Marosdaily.com – JAKARTA – Anggota Komisi X DPR Verrell Bramasta mengecam penembakan Pekerja Migran Indonesia oleh Malaysia. Verrell Bramasta mendesak Kementerian Luar Negeri (Kemlu) melalui KBRI Kuala Lumpur untuk segera mengusut tuntas insiden tragis ini.
“Pertama saya turut berduka cita yang digunakan paling mendalam untuk korban WNI yang tersebut tewas ditembak oleh Agensi Penguatkuasa Maritim Tanah Melayu (APMM). Kita negara tetangga. Satu rumpun. Seharusnya tidaklah terjadi hal-hal seperti ini. Saya sangat sedih kemudian juga mengecam keras pemerintahan Tanah Melayu menghadapi tragedi ini,” ucap Verrell, Hari Jumat (31/1/2025).
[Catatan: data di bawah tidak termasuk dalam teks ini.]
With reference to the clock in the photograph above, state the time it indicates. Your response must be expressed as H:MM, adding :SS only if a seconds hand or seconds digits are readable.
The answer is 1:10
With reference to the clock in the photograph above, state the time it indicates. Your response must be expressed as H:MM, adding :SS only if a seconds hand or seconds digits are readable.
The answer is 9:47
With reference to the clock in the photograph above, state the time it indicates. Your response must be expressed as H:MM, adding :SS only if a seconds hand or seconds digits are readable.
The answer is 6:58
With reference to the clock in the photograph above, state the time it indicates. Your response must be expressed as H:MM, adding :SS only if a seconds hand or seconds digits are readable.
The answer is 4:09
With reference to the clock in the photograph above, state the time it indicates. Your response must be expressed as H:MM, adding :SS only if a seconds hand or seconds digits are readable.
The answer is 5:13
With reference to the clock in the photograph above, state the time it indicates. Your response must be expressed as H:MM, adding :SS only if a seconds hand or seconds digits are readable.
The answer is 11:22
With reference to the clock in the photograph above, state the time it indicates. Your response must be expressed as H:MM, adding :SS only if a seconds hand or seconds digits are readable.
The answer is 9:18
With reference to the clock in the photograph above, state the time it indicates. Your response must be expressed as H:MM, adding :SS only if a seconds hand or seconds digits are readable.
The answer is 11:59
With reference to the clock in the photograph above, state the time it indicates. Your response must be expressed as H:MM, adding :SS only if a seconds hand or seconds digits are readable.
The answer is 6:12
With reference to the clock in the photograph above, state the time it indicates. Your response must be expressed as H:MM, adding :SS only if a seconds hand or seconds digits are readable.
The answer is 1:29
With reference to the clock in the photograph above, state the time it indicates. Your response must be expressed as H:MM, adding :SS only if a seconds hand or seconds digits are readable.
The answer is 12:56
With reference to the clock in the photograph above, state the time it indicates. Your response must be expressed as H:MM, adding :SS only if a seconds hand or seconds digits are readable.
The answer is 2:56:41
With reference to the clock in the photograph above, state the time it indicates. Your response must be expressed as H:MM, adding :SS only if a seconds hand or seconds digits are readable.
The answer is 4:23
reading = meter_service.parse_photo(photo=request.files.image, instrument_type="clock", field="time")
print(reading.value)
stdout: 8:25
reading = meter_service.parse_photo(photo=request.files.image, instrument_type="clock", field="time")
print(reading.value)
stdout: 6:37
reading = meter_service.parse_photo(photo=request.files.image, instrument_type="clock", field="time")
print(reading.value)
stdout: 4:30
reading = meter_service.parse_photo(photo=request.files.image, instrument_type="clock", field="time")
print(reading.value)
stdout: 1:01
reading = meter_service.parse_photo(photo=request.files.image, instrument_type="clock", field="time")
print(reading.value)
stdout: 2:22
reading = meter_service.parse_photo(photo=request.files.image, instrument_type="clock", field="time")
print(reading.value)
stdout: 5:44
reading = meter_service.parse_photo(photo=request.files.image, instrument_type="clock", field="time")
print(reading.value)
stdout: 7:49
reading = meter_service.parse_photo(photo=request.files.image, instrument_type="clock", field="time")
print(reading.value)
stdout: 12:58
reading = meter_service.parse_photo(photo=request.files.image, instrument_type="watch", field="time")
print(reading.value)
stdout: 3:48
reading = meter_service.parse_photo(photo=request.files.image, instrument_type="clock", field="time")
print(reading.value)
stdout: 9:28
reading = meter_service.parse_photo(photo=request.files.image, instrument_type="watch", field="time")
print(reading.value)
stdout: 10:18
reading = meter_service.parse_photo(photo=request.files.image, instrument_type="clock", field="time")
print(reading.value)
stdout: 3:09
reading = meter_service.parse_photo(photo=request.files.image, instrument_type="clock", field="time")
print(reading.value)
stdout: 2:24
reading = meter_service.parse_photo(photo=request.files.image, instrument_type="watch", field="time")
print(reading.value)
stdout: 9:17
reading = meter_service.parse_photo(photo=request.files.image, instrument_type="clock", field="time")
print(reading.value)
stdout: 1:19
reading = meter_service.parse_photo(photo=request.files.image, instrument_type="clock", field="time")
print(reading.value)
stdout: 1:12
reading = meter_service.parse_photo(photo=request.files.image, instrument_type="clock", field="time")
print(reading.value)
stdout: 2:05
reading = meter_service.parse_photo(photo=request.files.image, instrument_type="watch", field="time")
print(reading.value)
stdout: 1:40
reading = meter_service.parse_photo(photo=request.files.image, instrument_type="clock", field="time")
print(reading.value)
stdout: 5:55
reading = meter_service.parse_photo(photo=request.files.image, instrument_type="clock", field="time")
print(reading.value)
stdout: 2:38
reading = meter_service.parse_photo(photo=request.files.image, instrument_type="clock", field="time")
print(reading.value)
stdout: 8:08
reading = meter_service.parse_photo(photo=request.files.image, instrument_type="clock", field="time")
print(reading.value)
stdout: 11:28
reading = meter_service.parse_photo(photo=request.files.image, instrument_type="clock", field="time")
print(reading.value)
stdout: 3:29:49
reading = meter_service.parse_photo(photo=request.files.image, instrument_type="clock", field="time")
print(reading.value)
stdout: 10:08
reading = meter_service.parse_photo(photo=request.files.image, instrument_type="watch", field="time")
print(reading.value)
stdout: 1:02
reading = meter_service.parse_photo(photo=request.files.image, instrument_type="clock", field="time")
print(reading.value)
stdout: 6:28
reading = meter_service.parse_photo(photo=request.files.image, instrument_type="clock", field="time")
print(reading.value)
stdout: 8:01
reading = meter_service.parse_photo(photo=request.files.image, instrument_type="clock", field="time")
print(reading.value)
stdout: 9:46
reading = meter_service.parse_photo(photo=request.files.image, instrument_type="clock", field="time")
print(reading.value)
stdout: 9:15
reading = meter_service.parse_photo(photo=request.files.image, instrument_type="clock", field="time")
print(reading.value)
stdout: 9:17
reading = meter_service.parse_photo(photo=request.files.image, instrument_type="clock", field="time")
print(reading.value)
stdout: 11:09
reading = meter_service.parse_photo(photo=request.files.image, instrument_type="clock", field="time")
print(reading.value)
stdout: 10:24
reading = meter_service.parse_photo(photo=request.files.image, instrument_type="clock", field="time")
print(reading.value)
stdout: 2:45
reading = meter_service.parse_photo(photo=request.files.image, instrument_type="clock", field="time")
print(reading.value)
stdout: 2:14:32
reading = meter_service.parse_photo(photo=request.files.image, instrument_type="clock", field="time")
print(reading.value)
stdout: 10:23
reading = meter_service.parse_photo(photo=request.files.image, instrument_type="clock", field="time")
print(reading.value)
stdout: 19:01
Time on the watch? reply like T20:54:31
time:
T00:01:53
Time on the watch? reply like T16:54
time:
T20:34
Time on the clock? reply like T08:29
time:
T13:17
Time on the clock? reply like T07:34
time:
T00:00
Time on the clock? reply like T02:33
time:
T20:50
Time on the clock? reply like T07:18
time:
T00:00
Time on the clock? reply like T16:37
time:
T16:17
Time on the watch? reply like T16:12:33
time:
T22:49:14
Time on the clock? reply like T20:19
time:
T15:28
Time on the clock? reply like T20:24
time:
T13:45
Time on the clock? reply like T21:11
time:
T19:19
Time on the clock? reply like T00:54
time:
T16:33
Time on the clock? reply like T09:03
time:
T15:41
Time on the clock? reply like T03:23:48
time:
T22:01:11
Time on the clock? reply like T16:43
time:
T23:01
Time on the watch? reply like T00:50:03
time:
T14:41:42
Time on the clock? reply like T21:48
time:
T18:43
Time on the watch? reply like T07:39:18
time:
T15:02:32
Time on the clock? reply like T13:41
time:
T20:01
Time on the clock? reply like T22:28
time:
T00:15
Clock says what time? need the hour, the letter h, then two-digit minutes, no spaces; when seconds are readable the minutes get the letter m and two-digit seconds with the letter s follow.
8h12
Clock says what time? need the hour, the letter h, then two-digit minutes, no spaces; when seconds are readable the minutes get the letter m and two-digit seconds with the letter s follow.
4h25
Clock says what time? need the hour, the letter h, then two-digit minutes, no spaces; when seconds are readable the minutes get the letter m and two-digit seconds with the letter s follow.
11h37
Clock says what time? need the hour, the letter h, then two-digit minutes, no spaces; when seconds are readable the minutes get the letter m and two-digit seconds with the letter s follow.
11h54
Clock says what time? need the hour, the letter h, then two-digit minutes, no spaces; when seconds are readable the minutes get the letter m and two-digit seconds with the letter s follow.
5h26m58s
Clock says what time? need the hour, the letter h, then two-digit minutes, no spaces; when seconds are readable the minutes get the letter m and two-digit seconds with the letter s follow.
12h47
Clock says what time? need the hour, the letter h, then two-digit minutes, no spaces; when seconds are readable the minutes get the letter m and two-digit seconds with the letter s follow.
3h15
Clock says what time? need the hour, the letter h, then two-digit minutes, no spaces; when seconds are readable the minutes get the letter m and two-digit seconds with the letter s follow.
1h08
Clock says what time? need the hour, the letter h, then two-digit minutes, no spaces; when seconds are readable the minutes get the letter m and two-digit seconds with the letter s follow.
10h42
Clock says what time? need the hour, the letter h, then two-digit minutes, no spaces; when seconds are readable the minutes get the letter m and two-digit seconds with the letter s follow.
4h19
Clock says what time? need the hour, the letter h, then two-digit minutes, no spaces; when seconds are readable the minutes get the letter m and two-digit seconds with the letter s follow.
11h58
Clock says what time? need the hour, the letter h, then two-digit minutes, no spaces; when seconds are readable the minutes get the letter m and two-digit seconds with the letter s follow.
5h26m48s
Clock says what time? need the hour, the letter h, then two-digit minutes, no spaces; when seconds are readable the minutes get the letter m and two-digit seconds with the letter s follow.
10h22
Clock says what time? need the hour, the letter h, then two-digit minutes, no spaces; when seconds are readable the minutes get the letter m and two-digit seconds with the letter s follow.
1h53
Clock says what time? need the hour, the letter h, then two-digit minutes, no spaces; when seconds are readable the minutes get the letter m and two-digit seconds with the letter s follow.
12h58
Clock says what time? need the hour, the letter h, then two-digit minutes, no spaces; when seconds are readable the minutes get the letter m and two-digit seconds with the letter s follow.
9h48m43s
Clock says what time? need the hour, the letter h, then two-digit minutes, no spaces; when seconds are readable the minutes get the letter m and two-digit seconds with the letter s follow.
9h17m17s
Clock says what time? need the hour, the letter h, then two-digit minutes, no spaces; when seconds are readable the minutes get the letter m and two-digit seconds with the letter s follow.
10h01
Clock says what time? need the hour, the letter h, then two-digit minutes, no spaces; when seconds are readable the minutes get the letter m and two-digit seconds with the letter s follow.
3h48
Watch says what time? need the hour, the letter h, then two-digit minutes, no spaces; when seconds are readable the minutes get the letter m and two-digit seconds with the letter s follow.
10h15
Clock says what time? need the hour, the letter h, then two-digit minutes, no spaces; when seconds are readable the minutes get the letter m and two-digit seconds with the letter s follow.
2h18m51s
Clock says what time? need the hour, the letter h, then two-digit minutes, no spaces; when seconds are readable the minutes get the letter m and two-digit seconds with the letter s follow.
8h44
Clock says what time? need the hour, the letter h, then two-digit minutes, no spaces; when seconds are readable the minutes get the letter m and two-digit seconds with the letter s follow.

Verrell mengatakan, 5 korban penembakan harus segera mendapat pengamanan dari Kementerian P2MI, Kemlu, lalu KBRI.
“Saya juga minta agar 5 korban ini segera mendapatkan perlindungan. Harus segera. Karena ada keluarga, teman, yang mana mengantisipasi merek dalam rumah. Bisa pemeliharaan lewat P2MI, Kemlu, serta KBRI. Karena saya setuju, apa yang dimaksud dilaksanakan oleh APMM ini sangat berlebihan,” ujar Verrell.
Selain itu, Verrell juga memohon Kemlu melalui KBRI Kuala Lumpur untuk mengusut tuntas akar kejadian ini.
“KBRI Kuala Lumpur telah bergerak mengirimkan nota diplomatik. Semoga cepat bisa saja mendapatkan akar dari insiden tersebut. Kalau memang sebenarnya oleh sebab itu WNI yang disebutkan adalah pekerja migran ilegal, seharusnya ada dialog antara P2MI juga juga pemerintah Tanah Melayu pada penanganan Pekerja Migran Non-Prosedural / Ilegal. Sehingga bisa saja ditangani secara manusiawi. Serta apabila memang benar terbukti melakukan Excessive use of force (kekuatan secara berlebihan), maka harus aktivitas tegas sesuai hukum yang tersebut berlaku,” tegas Verrell.